Records provided:
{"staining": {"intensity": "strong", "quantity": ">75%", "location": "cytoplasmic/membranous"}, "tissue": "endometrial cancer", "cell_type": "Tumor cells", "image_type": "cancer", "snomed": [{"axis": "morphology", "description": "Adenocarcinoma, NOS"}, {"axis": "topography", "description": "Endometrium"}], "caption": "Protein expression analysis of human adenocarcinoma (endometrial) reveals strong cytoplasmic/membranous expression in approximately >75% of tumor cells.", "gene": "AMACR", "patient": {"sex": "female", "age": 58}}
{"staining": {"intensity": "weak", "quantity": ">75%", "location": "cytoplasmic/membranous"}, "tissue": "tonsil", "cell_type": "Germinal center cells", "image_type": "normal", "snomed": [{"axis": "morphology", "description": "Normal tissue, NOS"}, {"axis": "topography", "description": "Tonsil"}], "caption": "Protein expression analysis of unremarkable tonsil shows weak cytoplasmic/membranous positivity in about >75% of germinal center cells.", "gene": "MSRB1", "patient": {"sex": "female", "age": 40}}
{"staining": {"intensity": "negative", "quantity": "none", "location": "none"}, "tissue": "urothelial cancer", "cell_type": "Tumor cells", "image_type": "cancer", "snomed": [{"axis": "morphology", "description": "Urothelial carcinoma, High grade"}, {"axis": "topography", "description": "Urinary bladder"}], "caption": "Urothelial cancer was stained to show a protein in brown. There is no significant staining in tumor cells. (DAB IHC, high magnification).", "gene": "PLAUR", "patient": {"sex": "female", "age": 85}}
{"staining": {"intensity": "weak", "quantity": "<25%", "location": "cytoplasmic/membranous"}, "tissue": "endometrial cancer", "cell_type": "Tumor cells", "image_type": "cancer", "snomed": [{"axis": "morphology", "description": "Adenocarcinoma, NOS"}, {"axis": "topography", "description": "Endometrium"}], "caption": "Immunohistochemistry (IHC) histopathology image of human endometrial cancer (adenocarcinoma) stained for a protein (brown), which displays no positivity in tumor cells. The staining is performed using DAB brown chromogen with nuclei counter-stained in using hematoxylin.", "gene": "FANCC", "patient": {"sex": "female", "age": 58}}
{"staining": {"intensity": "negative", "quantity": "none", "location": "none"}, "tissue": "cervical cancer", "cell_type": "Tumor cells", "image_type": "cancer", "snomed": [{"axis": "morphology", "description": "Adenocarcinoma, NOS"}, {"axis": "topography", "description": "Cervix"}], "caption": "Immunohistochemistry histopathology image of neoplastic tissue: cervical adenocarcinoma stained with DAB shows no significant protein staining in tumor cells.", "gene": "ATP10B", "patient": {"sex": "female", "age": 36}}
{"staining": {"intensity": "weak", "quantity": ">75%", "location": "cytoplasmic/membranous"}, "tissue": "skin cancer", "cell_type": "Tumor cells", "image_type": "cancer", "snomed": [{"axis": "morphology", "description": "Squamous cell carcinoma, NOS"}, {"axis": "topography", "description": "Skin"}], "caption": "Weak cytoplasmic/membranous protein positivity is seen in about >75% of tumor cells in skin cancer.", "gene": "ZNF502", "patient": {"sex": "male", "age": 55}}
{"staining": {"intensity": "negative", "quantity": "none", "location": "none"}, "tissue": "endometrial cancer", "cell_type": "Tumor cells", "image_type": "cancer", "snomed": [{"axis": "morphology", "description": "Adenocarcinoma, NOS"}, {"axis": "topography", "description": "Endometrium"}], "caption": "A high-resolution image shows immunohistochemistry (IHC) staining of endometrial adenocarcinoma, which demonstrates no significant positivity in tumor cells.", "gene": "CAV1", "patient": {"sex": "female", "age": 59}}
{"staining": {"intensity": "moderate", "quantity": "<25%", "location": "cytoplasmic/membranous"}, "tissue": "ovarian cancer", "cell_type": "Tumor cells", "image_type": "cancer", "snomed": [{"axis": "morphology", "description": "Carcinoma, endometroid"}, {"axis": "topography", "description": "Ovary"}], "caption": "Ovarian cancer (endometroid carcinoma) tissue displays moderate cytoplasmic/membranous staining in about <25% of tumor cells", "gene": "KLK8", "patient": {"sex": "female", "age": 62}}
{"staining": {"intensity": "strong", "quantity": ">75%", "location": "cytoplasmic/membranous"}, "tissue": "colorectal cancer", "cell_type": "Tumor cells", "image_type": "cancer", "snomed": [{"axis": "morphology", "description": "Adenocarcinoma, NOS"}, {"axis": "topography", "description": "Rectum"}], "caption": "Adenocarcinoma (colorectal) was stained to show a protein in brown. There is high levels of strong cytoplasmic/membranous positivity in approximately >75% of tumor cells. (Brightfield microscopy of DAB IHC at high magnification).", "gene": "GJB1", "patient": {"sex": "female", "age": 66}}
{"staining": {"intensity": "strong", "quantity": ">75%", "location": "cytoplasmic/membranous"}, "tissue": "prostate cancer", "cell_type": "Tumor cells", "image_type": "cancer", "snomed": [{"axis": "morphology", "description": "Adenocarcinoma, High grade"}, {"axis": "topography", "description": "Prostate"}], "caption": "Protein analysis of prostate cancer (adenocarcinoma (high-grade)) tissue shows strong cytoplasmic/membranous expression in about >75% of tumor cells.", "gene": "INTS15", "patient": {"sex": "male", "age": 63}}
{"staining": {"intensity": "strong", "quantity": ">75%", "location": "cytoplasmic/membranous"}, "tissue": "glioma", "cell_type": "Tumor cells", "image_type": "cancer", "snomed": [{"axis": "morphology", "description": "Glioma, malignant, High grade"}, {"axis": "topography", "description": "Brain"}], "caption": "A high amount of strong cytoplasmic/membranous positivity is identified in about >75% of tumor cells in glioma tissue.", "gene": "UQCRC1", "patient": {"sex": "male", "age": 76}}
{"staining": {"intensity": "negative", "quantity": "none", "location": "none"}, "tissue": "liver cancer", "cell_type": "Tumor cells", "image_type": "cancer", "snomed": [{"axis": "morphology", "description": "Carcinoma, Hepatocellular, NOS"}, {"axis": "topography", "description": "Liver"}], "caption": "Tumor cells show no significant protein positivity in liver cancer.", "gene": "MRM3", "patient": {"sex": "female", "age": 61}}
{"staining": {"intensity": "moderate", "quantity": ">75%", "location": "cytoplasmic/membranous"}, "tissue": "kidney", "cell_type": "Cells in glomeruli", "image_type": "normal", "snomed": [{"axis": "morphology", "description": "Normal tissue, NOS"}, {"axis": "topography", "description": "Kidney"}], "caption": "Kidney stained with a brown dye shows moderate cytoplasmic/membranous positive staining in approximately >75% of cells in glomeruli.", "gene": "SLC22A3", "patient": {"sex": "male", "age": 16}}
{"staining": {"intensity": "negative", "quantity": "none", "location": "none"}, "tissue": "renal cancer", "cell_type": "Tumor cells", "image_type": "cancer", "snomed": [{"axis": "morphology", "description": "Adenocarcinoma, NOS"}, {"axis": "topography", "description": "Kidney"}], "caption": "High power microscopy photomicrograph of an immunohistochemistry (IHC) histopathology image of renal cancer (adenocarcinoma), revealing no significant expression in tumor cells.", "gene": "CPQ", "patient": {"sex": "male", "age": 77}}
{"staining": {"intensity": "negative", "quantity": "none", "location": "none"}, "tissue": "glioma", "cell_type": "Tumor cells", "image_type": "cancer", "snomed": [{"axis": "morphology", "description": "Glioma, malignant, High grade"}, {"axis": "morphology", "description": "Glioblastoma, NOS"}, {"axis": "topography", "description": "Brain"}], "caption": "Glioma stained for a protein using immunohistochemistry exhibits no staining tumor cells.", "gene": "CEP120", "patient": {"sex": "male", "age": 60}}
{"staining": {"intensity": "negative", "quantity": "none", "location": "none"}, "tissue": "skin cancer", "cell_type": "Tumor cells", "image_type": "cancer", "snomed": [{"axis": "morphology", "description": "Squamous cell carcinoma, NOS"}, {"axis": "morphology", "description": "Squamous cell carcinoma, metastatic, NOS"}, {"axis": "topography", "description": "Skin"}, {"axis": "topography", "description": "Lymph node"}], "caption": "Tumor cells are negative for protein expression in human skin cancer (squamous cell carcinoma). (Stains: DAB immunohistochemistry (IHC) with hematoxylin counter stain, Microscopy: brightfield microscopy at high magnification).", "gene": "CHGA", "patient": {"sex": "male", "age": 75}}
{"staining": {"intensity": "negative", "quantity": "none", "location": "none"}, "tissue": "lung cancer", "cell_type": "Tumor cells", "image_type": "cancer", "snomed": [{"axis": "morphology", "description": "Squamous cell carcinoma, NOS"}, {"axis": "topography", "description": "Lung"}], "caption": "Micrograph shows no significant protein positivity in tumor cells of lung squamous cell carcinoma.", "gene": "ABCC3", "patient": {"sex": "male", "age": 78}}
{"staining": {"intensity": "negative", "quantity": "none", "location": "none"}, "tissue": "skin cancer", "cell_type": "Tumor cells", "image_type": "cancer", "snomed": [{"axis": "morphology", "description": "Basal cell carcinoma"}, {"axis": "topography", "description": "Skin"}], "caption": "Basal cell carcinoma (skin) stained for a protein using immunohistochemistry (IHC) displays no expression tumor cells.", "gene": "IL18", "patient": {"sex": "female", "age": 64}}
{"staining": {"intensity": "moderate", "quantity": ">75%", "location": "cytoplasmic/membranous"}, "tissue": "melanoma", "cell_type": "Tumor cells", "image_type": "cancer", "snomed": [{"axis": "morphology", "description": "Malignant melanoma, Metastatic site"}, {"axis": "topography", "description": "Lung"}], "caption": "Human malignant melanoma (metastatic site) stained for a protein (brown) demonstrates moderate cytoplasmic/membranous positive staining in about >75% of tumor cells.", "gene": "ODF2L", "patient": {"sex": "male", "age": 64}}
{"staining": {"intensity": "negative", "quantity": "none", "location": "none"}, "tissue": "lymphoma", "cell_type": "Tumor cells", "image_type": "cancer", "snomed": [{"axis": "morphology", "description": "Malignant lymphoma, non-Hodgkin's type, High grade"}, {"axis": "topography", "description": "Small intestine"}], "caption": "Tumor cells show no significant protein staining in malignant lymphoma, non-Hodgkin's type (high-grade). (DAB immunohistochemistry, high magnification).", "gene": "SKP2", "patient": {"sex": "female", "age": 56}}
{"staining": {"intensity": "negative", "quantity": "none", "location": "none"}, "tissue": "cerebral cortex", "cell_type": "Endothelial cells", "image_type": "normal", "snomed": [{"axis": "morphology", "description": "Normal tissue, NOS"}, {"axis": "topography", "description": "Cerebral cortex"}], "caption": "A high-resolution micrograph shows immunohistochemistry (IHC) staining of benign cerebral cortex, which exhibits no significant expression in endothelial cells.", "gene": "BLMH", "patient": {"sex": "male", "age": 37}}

What the task asks: Look through the entries above. Copy out every line holding the word "glioma".

Response area:
{"staining": {"intensity": "strong", "quantity": ">75%", "location": "cytoplasmic/membranous"}, "tissue": "glioma", "cell_type": "Tumor cells", "image_type": "cancer", "snomed": [{"axis": "morphology", "description": "Glioma, malignant, High grade"}, {"axis": "topography", "description": "Brain"}], "caption": "A high amount of strong cytoplasmic/membranous positivity is identified in about >75% of tumor cells in glioma tissue.", "gene": "UQCRC1", "patient": {"sex": "male", "age": 76}}
{"staining": {"intensity": "negative", "quantity": "none", "location": "none"}, "tissue": "glioma", "cell_type": "Tumor cells", "image_type": "cancer", "snomed": [{"axis": "morphology", "description": "Glioma, malignant, High grade"}, {"axis": "morphology", "description": "Glioblastoma, NOS"}, {"axis": "topography", "description": "Brain"}], "caption": "Glioma stained for a protein using immunohistochemistry exhibits no staining tumor cells.", "gene": "CEP120", "patient": {"sex": "male", "age": 60}}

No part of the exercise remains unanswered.